The panel unanimously warned against viewing technology as a substitute for human judgment. Biswas cited India’s looming Digital Personal Data Protection Act (DPDP) as a regulatory hurdle: “Even basic data, like vendor phone numbers, now requires navigating privacy laws.” Iyer added that upskilling employees is critical: “Automate mundane tasks, but empower teams to focus on strategic decisions.”

From compliance to competitive advantage 

Iyer detailed APAR’s ESG-driven overhauls, from sourcing molten aluminium (cutting furnace oil use) to investing in hybrid renewable energy plants. “Western clients now gatekeep tenders based on ESG scores,” he noted. “Recycling scrap metal and greener product design aren’t altruistic—they’re survival tactics.”

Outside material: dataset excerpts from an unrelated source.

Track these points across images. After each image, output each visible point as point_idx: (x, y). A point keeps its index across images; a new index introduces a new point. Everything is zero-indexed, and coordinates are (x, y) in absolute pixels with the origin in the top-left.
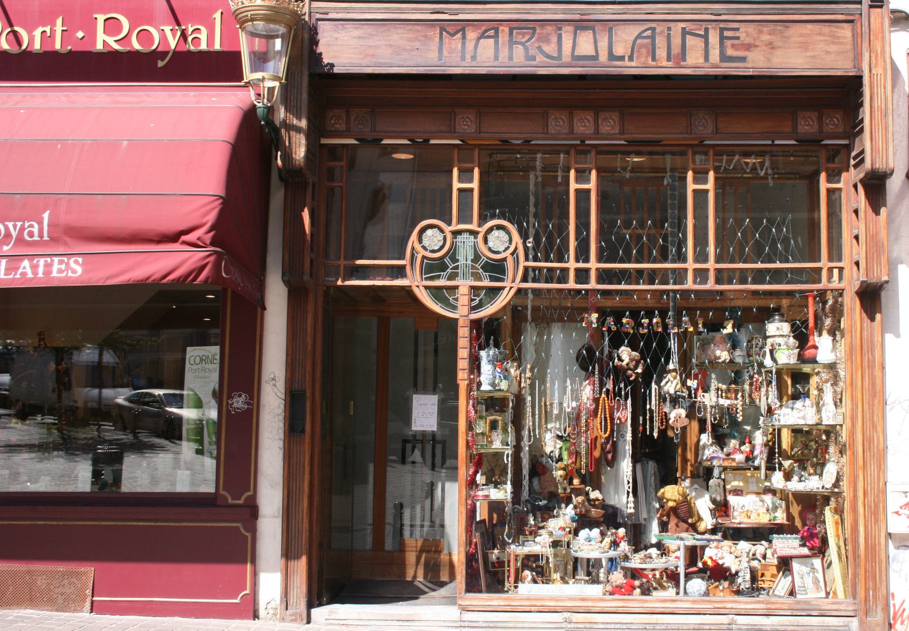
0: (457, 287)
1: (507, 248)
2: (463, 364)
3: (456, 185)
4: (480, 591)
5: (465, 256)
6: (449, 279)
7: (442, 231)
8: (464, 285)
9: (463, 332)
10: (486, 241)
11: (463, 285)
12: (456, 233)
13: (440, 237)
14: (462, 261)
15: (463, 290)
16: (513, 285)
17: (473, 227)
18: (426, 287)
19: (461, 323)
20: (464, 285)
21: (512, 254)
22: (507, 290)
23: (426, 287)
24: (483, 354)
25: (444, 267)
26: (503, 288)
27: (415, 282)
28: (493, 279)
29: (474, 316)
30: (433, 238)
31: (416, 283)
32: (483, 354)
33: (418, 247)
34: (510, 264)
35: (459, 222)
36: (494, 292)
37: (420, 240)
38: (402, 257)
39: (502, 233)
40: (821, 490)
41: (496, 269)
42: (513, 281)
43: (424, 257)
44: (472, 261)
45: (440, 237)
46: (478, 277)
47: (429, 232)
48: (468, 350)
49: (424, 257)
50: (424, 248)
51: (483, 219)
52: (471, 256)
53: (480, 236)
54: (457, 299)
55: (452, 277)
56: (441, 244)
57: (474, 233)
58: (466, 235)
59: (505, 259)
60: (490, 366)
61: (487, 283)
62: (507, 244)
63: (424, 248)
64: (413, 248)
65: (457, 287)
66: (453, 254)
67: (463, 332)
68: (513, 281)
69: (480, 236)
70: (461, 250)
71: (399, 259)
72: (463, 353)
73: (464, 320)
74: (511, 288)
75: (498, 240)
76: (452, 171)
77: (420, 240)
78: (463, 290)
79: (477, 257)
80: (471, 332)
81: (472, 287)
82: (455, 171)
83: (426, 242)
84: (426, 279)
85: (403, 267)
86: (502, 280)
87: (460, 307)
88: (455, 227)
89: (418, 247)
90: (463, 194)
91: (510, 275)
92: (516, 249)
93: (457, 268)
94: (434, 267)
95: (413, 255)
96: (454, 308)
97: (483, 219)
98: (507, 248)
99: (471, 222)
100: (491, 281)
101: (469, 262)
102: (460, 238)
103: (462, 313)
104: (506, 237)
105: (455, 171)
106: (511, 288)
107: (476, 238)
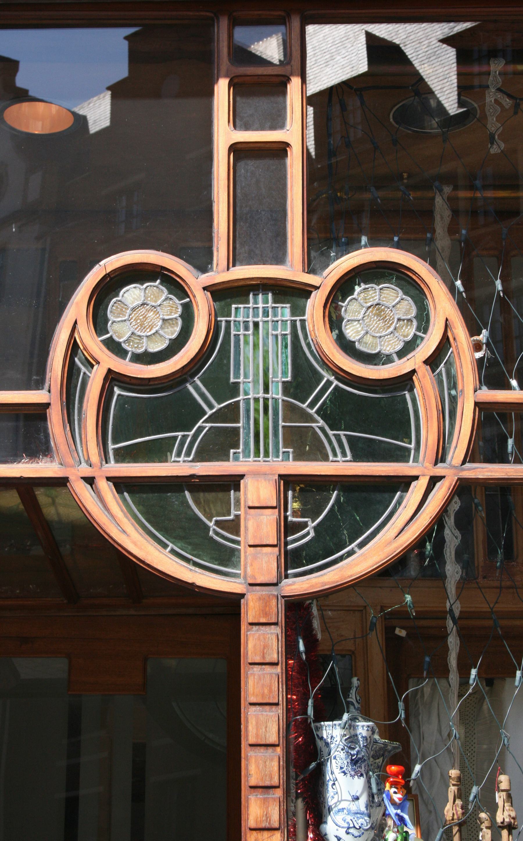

Singh revealed Hero’s “cradle-to-cradle” experiments, including a water-positive arts center in Delhi and zero-discharge steel facilities. “Sustainability KPIs must transcend carbon metrics,” he argued. “Measure impact on livelihoods, waste reduction, and cultural preservation.”

Conclusion

In closing remarks, the panel distilled priorities for CFOs:

  • Ramesh Iyer: “Embed predictive technologies like digital twins to forecast disruptions.”
  • Jogendra Singh: “Treat sustainability as ROI-agnostic—it’s an existential investment.”
  • Simantini Biswas: “Collaborate, don’t antagonise. Technology should augment human ingenuity, not erase it.”

As geopolitical and climate uncertainties escalate, the panel’s message was clear: resilience hinges on marrying financial pragmatism with ethical foresight. In Biswas’ words, “Dynamism isn’t optional. It’s the price of relevance.”